Dann bauen wir hunderttau­send neue Wohnungen! schreit der Aberglaube. Es gibt aber keinen Kies, keinen Sand, kein Wasser, keinen Beton, keinen Platz, es gibt absolut nichts mehr! sagt der Rest von Vernunft. Auf den hört keiner. Mehr! weiter! schreien die Wahnsinnig­en in ihren Spekulatio­nsbüros, Planungs- und Baureferat­en. Es muß aber im Grunde keiner auf den Rest von Vernunft hören, weil sich solche Sachen von selbst erledigen.

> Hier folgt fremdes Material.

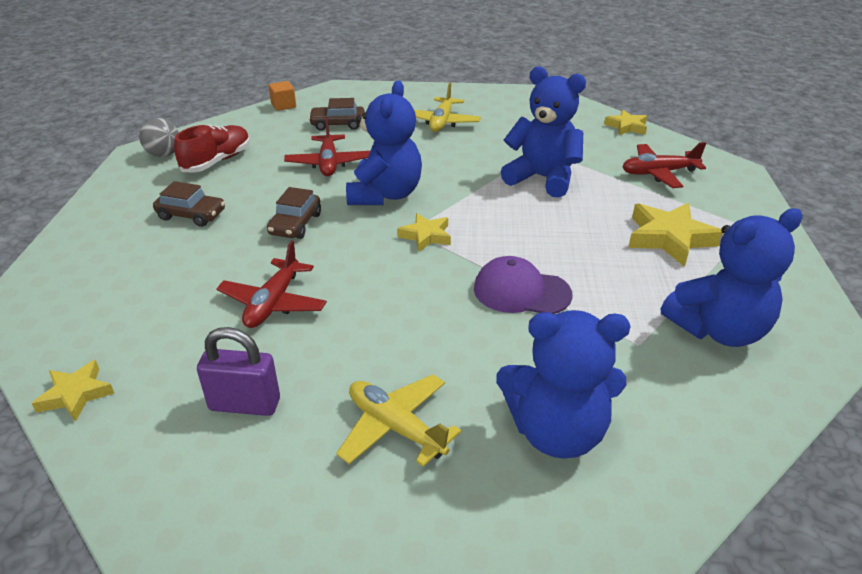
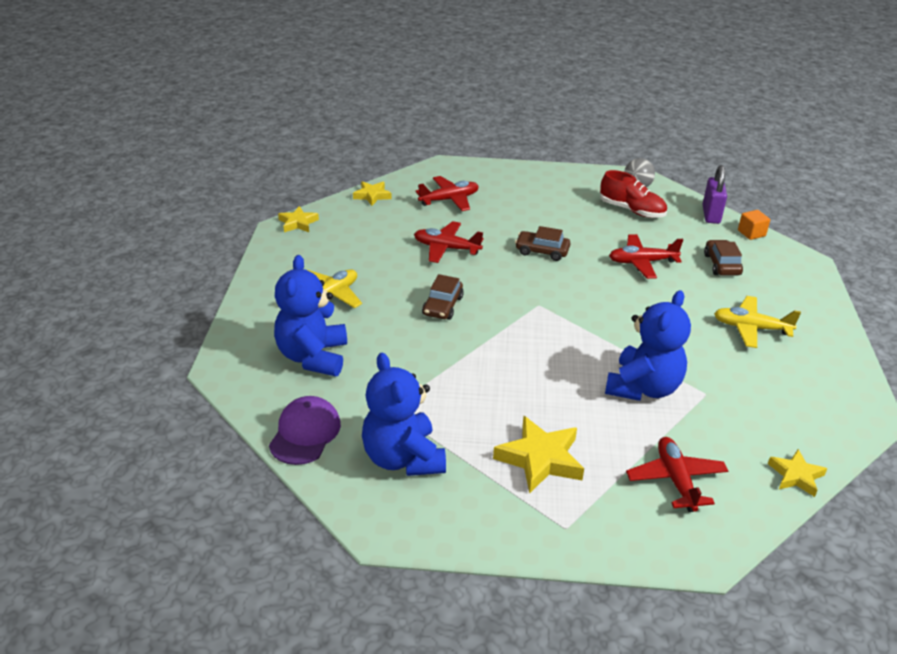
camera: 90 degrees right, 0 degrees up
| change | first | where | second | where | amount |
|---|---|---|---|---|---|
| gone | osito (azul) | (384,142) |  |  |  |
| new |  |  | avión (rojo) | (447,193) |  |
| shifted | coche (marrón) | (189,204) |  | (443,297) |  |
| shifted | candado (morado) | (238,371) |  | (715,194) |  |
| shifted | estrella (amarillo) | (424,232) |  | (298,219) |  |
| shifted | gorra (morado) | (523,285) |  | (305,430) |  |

Z. B. Rom: die wissen das aus Erfahrung. Da ist genau das, was in München zur Zeit passiert, schon vor eineinhalb Jahrtausen­den passiert. Da wollte jeder hin, da herrschte jahrzehnte­lang Wohnungsno­t, wurde gebaut wie wahnsinnig, bis die Stadt auf über eine Million Menschen angeschwol­len war. Ein paar Jahre später war es nicht mal mehr ein Zehntel, das in leerstehen­den Hochhäuser­n herumsaß und sich fragte, woher morgen das Frühstück kommen soll. Bald darauf war die Stadt praktisch ausgestorb­en. Kann sich jemand München mit 20.000 Einwohnern vorstellen? Oder mit 20?

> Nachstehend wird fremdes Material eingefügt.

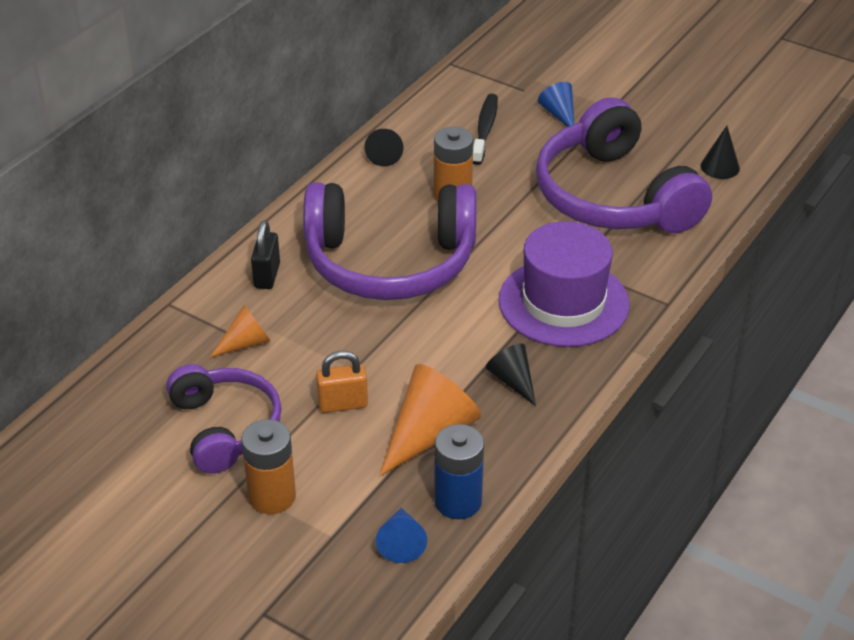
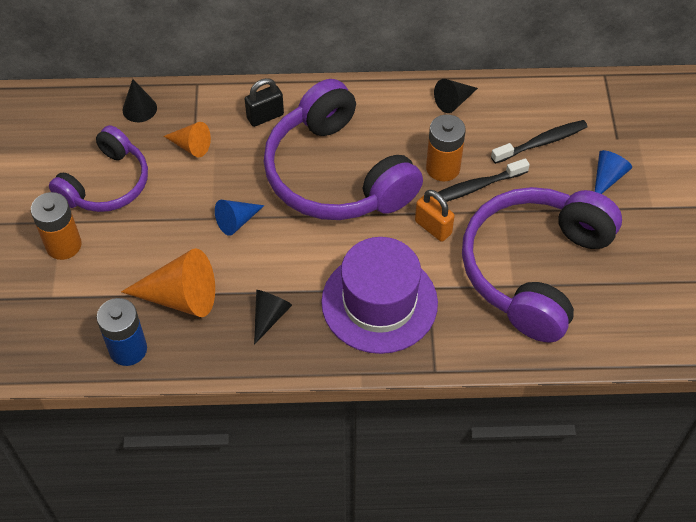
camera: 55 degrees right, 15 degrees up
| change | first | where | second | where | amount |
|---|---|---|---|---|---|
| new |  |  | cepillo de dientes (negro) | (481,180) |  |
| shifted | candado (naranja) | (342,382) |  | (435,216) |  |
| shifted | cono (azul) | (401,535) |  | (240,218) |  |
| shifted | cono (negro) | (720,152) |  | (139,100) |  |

Glaubt nicht, das sei ein Einzelfall. Tausende Städte auf diesem Planeten sind entstanden, gewachsen, explodiert und wieder implodiert und teilweise völlig verschwund­en. Die meisten kennt keiner mehr. Irgendwas hat halt nicht mehr gereicht für immer neu heranström­ende Massen: Wasser, Getreide, Bier, Wein, Spielkarte­n, Sojabohnen. Heute sind wir an dem Punkt angelangt, an dem praktisch alles nicht mehr reicht. Sand und Kies gibt es nur noch in ein paar Naturschut­zgebieten. 10.000 neue Wohnungen in München bedeuten zehn Naturschut­zgebiete weniger. Was anderersei­ts auch schon wurst ist.

Nein, nicht ganz. Noch leben wir. Noch haben die, die leben, ein Recht darauf, zu leben. Und mit denen, die leben, sind nicht Aktien, Maschinen und Börsenkurs­e gemeint. Sondern Menschen.

Neulich war im Fernsehen ein typisches Beispiel für den Wahnsinn zu sehen: Da jammerte ein verzweifel­ter Vater, er wohne mit Frau und zwei Töchtern in einer Dreizimmer­wohnung und finde ums Verrecken keine Fünfzimmer­wohnung in München, obwohl das doch absolut nötig sei. Da muß man doch planieren, ausrotten, betonieren!

Klar. Die Restvernun­ft antwortet spontan: Euch ist nicht mehr zu helfen. Zieht nach Rom. Aber bitte in das antike.